Собственно, на са́мой-са́мой верхушке круглой сопки Юбилейного, через дорогу от нашего дома, располагалась областная больница. Будущая. Пока это был забор, обнесённый колючей проволокой, и трудились там весьма специфические работники, которых каждый день привозили-увозили на нескольких закрытых решётками грузовиках.
И заснеженные тополя не закрывали пятиэтажки с верхом, а стояли совсем маленькие, едва доставая своими макушками до третьих этажей.
Ой, с этими тополями случай был...
Однажды, классе во втором или в третьем я училась, приходил в школу какой-то агитатор из природоохранного общества, так красиво всё рассказывал, и главное – о пользе деревьев в городе. Как-то он зацепил тополя. И мы, несколько девчонок со двора (дурынды с инициативой), буквально через пару дней нашли обрезанные тополиные ветки. Видать, дорожная служба или дворники вдоль проводов деревья подреза́ли и часть мелких обрезков растеряли. Так мы все эти ветки собрали и тупо за домом навтыка́ли. И они все прижились! Это ж тополя! Теперь у нас за домом типа лес. Нет, в будущем, из которого я выпала – тополиный лес, а в этом настоящем его пока нету. Может, и не будет, потому как в прошлый раз одним из двигателей этой гражданской инициативы была я, о, Господи...

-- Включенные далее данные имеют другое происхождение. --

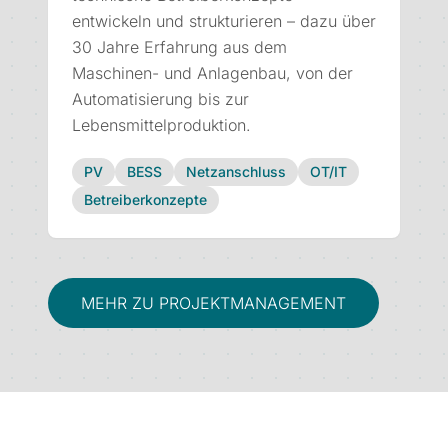
entwickeln und strukturieren – dazu über
30 Jahre Erfahrung aus dem
Maschinen- und Anlagenbau, von der
Automatisierung bis zur
Lebensmittelproduktion.
PV
BESS
Netzanschluss
OT/IT
Betreiberkonzepte
MEHR ZU PROJEKTMANAGEMENT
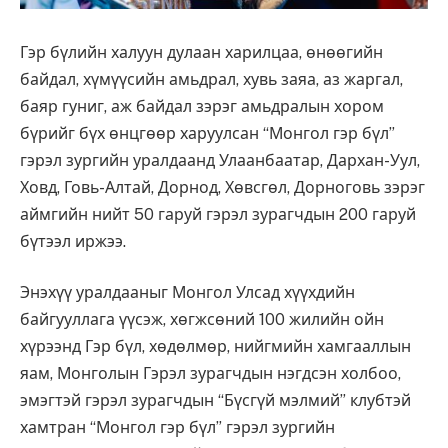
Гэр бүлийн халуун дулаан харилцаа, өнөөгийн
байдал, хүмүүсийн амьдрал, хувь заяа, аз жаргал,
баяр гуниг, аж байдал зэрэг амьдралын хором
бүрийг бүх өнцгөөр харуулсан “Монгол гэр бүл”
гэрэл зургийн уралдаанд Улаанбаатар, Дархан-Уул,
Ховд, Говь-Алтай, Дорнод, Хөвсгөл, Дорноговь зэрэг
аймгийн нийт 50 гаруй гэрэл зурагчдын 200 гаруй
бүтээл иржээ.
Энэхүү уралдааныг Монгол Улсад хүүхдийн
байгууллага үүсэж, хөгжсөний 100 жилийн ойн
хүрээнд Гэр бүл, хөдөлмөр, нийгмийн хамгааллын
яам, Монголын Гэрэл зурагчдын нэгдсэн холбоо,
эмэгтэй гэрэл зурагчдын “Бүсгүй мэлмий” клубтэй
хамтран “Монгол гэр бүл” гэрэл зургийн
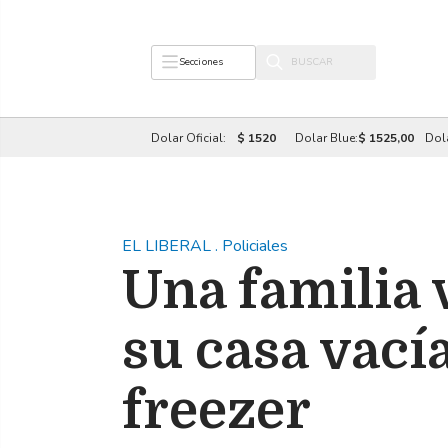
Secciones
Dolar Oficial:
$ 1520
Dolar Blue:
$ 1525,00
Dol
EL LIBERAL
.
Policiales
Una familia 
su casa vacía
freezer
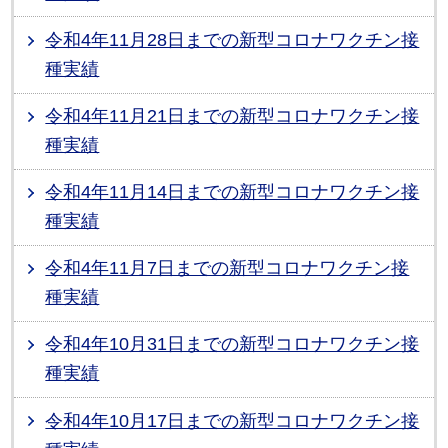
令和4年11月28日までの新型コロナワクチン接
種実績
令和4年11月21日までの新型コロナワクチン接
種実績
令和4年11月14日までの新型コロナワクチン接
種実績
令和4年11月7日までの新型コロナワクチン接
種実績
令和4年10月31日までの新型コロナワクチン接
種実績
令和4年10月17日までの新型コロナワクチン接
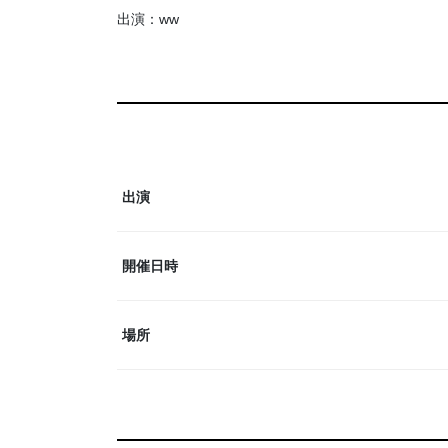
出演：ww
出演
開催日時
場所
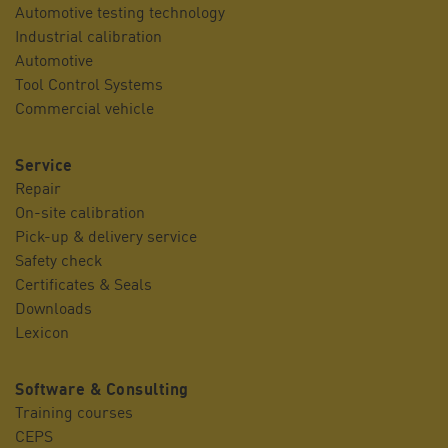
Automotive testing technology
Industrial calibration
Automotive
Tool Control Systems
Commercial vehicle
Service
Repair
On-site calibration
Pick-up & delivery service
Safety check
Certificates & Seals
Downloads
Lexicon
Software & Consulting
Training courses
CEPS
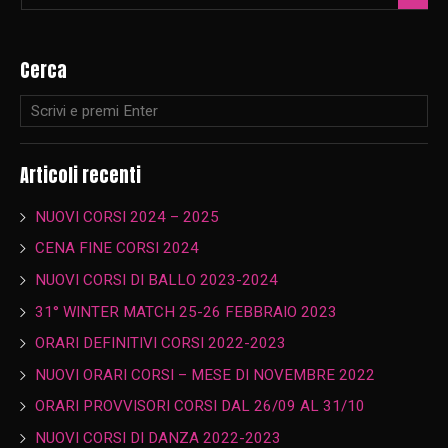
Cerca
Articoli recenti
NUOVI CORSI 2024 – 2025
CENA FINE CORSI 2024
NUOVI CORSI DI BALLO 2023-2024
31° WINTER MATCH 25-26 FEBBRAIO 2023
ORARI DEFINITIVI CORSI 2022-2023
NUOVI ORARI CORSI – MESE DI NOVEMBRE 2022
ORARI PROVVISORI CORSI DAL 26/09 AL 31/10
NUOVI CORSI DI DANZA 2022-2023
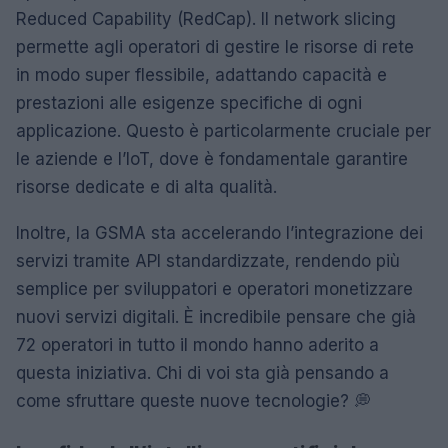
Reduced Capability (RedCap). Il network slicing
permette agli operatori di gestire le risorse di rete
in modo super flessibile, adattando capacità e
prestazioni alle esigenze specifiche di ogni
applicazione. Questo è particolarmente cruciale per
le aziende e l’IoT, dove è fondamentale garantire
risorse dedicate e di alta qualità.
Inoltre, la GSMA sta accelerando l’integrazione dei
servizi tramite API standardizzate, rendendo più
semplice per sviluppatori e operatori monetizzare
nuovi servizi digitali. È incredibile pensare che già
72 operatori in tutto il mondo hanno aderito a
questa iniziativa. Chi di voi sta già pensando a
come sfruttare queste nuove tecnologie? 💭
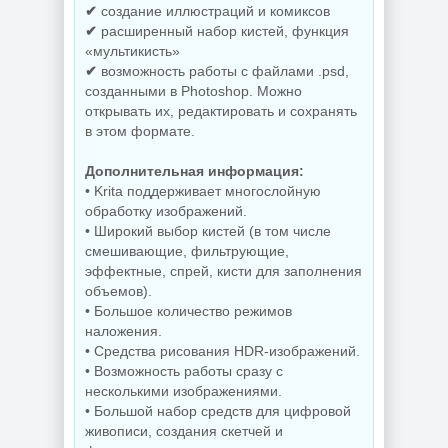
✔
создание иллюстраций и комиксов
✔
расширенный набор кистей, функция
«мультикисть»
Скриншоты
✔
возможность работы с файлами .psd,
экрана TechSmith
Windows 11 Pro
Snagit 26.3.1 build
созданными в Photoshop. Можно
26H1 Lite version
11825 by
открывать их, редактировать и сохранять
Build 28000.2525
elchupacabra
в этом формате.
Дополнительная информация:
NEW
NEW
• Krita поддерживает многослойную
обработку изображений.
• Широкий выбор кистей (в том числе
смешивающие, фильтрующие,
Видеозапись с
монитора
Копирование
эффектные, спрей, кисти для заполнения
TechSmith
дисков
объемов).
Camtasia 2026.1.4
BurnAware
Build 18353 by
Professional |
• Большое количество режимов
elchupacabra
Premium 19.2
наложения.
• Средства рисования HDR-изображений.
• Возможность работы сразу с
несколькими изображениями.
NEW
NEW
• Большой набор средств для цифровой
живописи, создания скетчей и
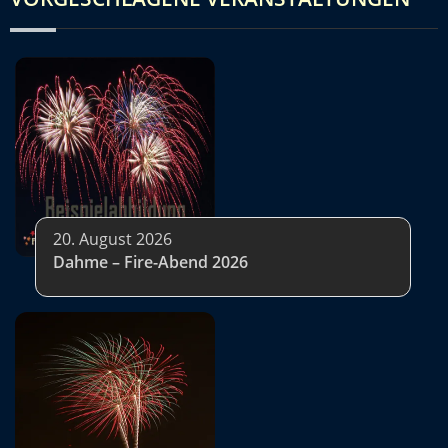
20. August 2026
Dahme – Fire-Abend 2026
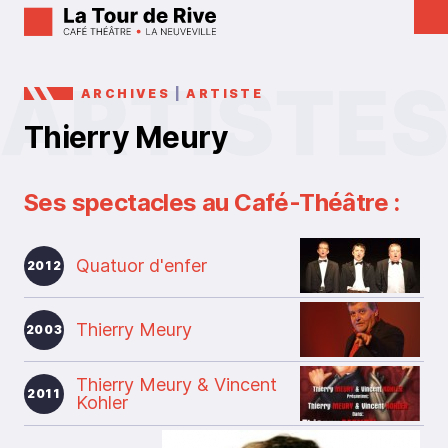
ARCHIVES
|
ARTISTE
Thierry Meury
Ses spectacles au Café-Théâtre :
Quatuor d'enfer
2012
Thierry Meury
2003
Thierry Meury & Vincent
2011
Kohler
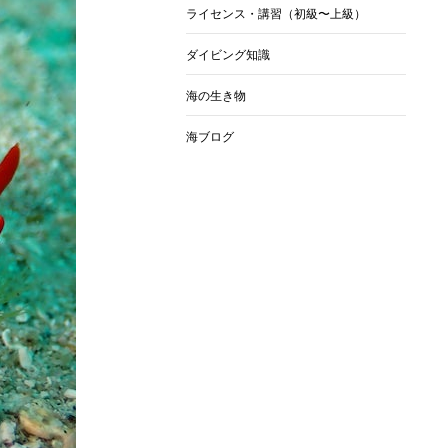
ライセンス・講習（初級〜上級）
ダイビング知識
海の生き物
海ブログ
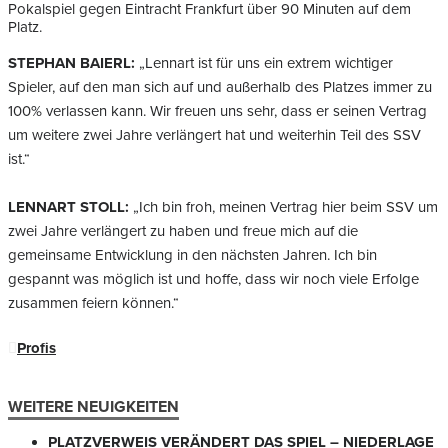
Pokalspiel gegen Eintracht Frankfurt über 90 Minuten auf dem
Platz.
STEPHAN BAIERL:
„Lennart ist für uns ein extrem wichtiger
Spieler, auf den man sich auf und außerhalb des Platzes immer zu
100% verlassen kann. Wir freuen uns sehr, dass er seinen Vertrag
um weitere zwei Jahre verlängert hat und weiterhin Teil des SSV
ist.“
LENNART STOLL:
„Ich bin froh, meinen Vertrag hier beim SSV um
zwei Jahre verlängert zu haben und freue mich auf die
gemeinsame Entwicklung in den nächsten Jahren. Ich bin
gespannt was möglich ist und hoffe, dass wir noch viele Erfolge
zusammen feiern können.“
Profis
WEITERE NEUIGKEITEN
PLATZVERWEIS VERÄNDERT DAS SPIEL – NIEDERLAGE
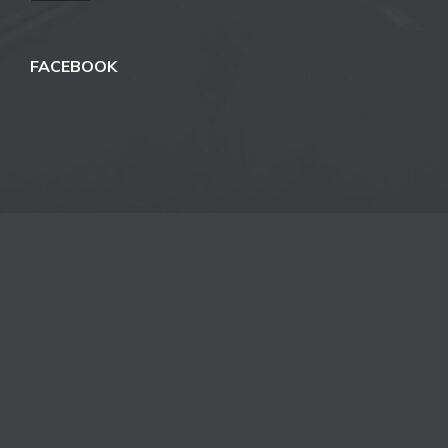
FACEBOOK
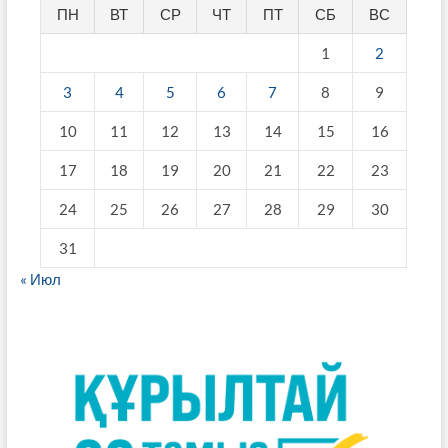
ПН
ВТ
СР
ЧТ
ПТ
СБ
ВС
1
2
3
4
5
6
7
8
9
10
11
12
13
14
15
16
17
18
19
20
21
22
23
24
25
26
27
28
29
30
31
« Июл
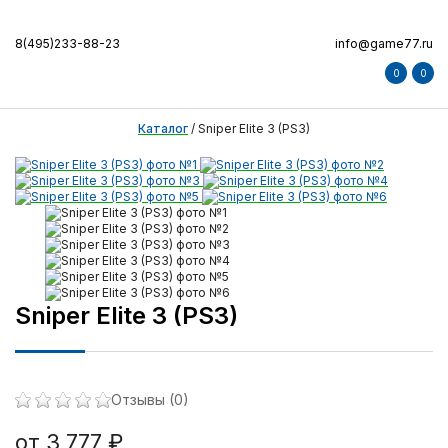
8(495)233-88-23
info@game77.ru
0
0
Каталог
/
Sniper Elite 3 (PS3)
Sniper Elite 3 (PS3)
Отзывы (0)
от 3 777 ₽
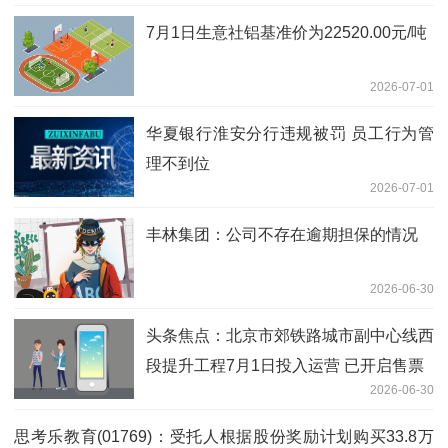
7月1日生意社铝基准价为22520.00元/吨
2026-07-01
华夏银行淮安分行违规被罚 员工行为管
理不到位
2026-07-01
丰林集团：公司不存在逾期担保的情况
2026-06-30
头条焦点：北京市郊铁路城市副中心线西
段提升工程7月1日投入运营 已开启售票
2026-06-30
思考乐教育(01769)：受托人根据股份奖励计划购买33.8万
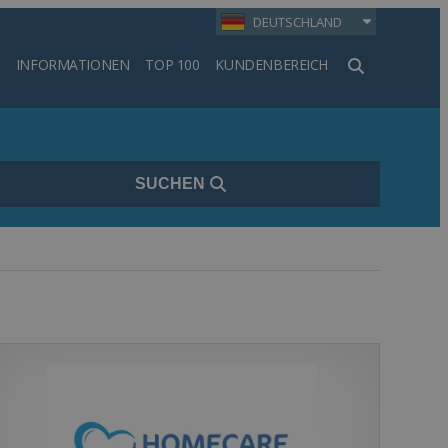
DEUTSCHLAND
INFORMATIONEN
TOP 100
KUNDENBEREICH
en
SUCHEN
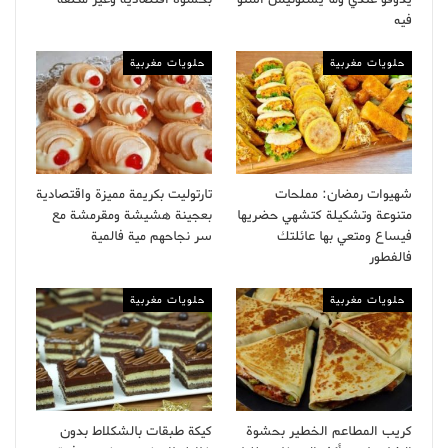
فيه
حلويات مغربية
حلويات مغربية
شهيوات رمضان: مملحات
تارتوليت بكريمة مميزة واقتصادية
متنوعة وتشكيلة كتشهي حضريها
بعجينة هشيشة ومقرمشة مع
فيساع ومتعي بها عائلتك
سر نجاحهم مية فالمية
فالفطور
حلويات مغربية
حلويات مغربية
كريب المطاعم الخطير بحشوة
كيكة طبقات بالشكلاط بدون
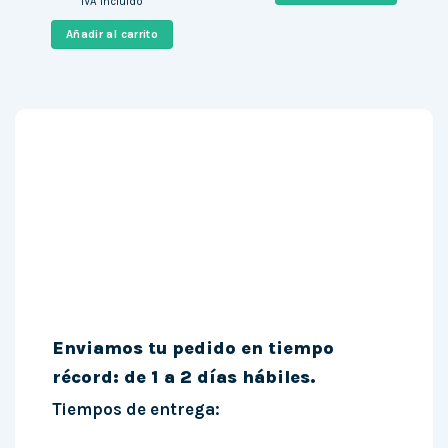
IVA incluido
original
actual
era:
es:
Añadir al carrito
88,52 €.
73,99 €.
Enviamos tu pedido en tiempo
récord: de 1 a 2 días hábiles.
Tiempos de entrega:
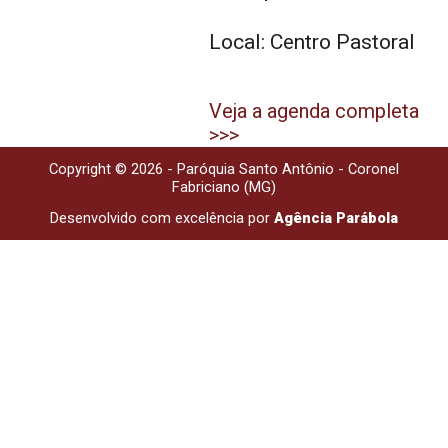
Local: Centro Pastoral
Veja a agenda completa
>>>
Copyright © 2026 - Paróquia Santo Antônio - Coronel
Fabriciano (MG)
Desenvolvido com excelência por
Agência Parábola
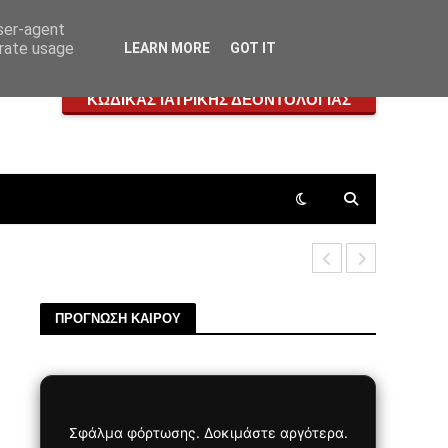
user-agent
erate usage
LEARN MORE
GOT IT
ΚΩΔΙΚΑΣ ΙΑΤΡΙΚΗΣ ΔΕΟΝΤΟΛΟΓΙΑΣ
Επαναστατι
ΠΡΟΓΝΩΣΗ ΚΑΙΡΟΥ
Σφάλμα φόρτωσης. Δοκιμάστε αργότερα.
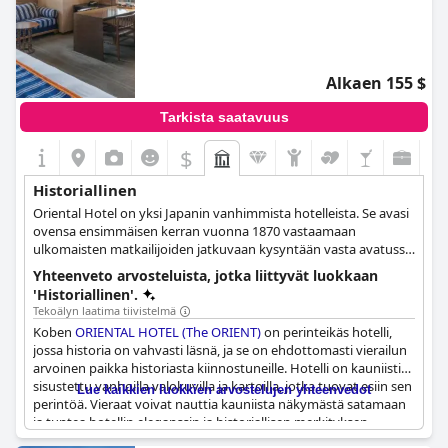
Alkaen 155 $
Tarkista saatavuus
$
Historiallinen
Oriental Hotel on yksi Japanin vanhimmista hotelleista. Se avasi
ovensa ensimmäisen kerran vuonna 1870 vastaamaan
ulkomaisten matkailijoiden jatkuvaan kysyntään vasta avatussa
Koben satamassa. Sen maine tunnettiin poliitikkojen ja
Yhteenveto arvosteluista, jotka liittyvät luokkaan
liikemagnaattien keskuudessa. Vuonna 1995 maanjäristys
'Historiallinen'.
tuhosi alkuperäisen hotellin, ja uusi hotelli rakennettiin
Tekoälyn laatima tiivistelmä
säilyttäen sama muotoilu- ja palvelufilosofia.
Koben
ORIENTAL HOTEL (The ORIENT)
on perinteikäs hotelli,
jossa historia on vahvasti läsnä, ja se on ehdottomasti vierailun
arvoinen paikka historiasta kiinnostuneille. Hotelli on kauniisti
sisustettu vanhoilla valokuvilla ja kartoilla, jotka tuovat esiin sen
Lue kaikkien luokkien arvostelujen yhteenvedot
perintöä. Vieraat voivat nauttia kauniista näkymästä satamaan
ja tuntea hotellin eleganssin ja historiallisen merkityksen.
Sijaitsee vanhalla ulkomaalaisten asuinalueella, jossa vieraat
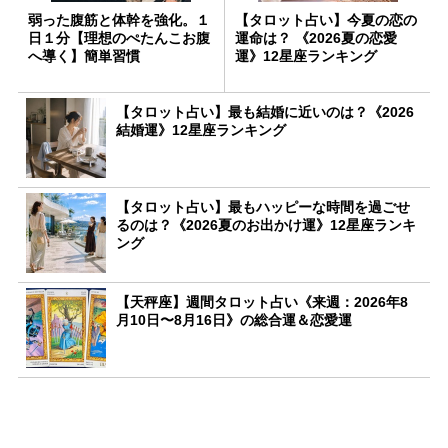
弱った腹筋と体幹を強化。１
【タロット占い】今夏の恋の
日１分【理想のぺたんこお腹
運命は？ 《2026夏の恋愛
へ導く】簡単習慣
運》12星座ランキング
【タロット占い】最も結婚に近いのは？《2026
結婚運》12星座ランキング
【タロット占い】最もハッピーな時間を過ごせ
るのは？《2026夏のお出かけ運》12星座ランキ
ング
【天秤座】週間タロット占い《来週：2026年8
月10日〜8月16日》の総合運＆恋愛運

За два дома от нас нам попалась лавочка, и мама поставила поклажу – отдышаться.
– Не устала?
– Не-а, – помотала я головой. – А ты? Может, я за санками сбегаю? Радиолу поставим.
– Да нет уж, – мама махнула рукой, – чего тут, этот дом пройти, да ещё дом...
Стоять просто так было скучно. Понимаете – совсем позабытое чувство переполнения движением, которое требуется выпустить. Напротив подъезда жильцы залили водой небольшой откос, рядом валялось несколько картонок.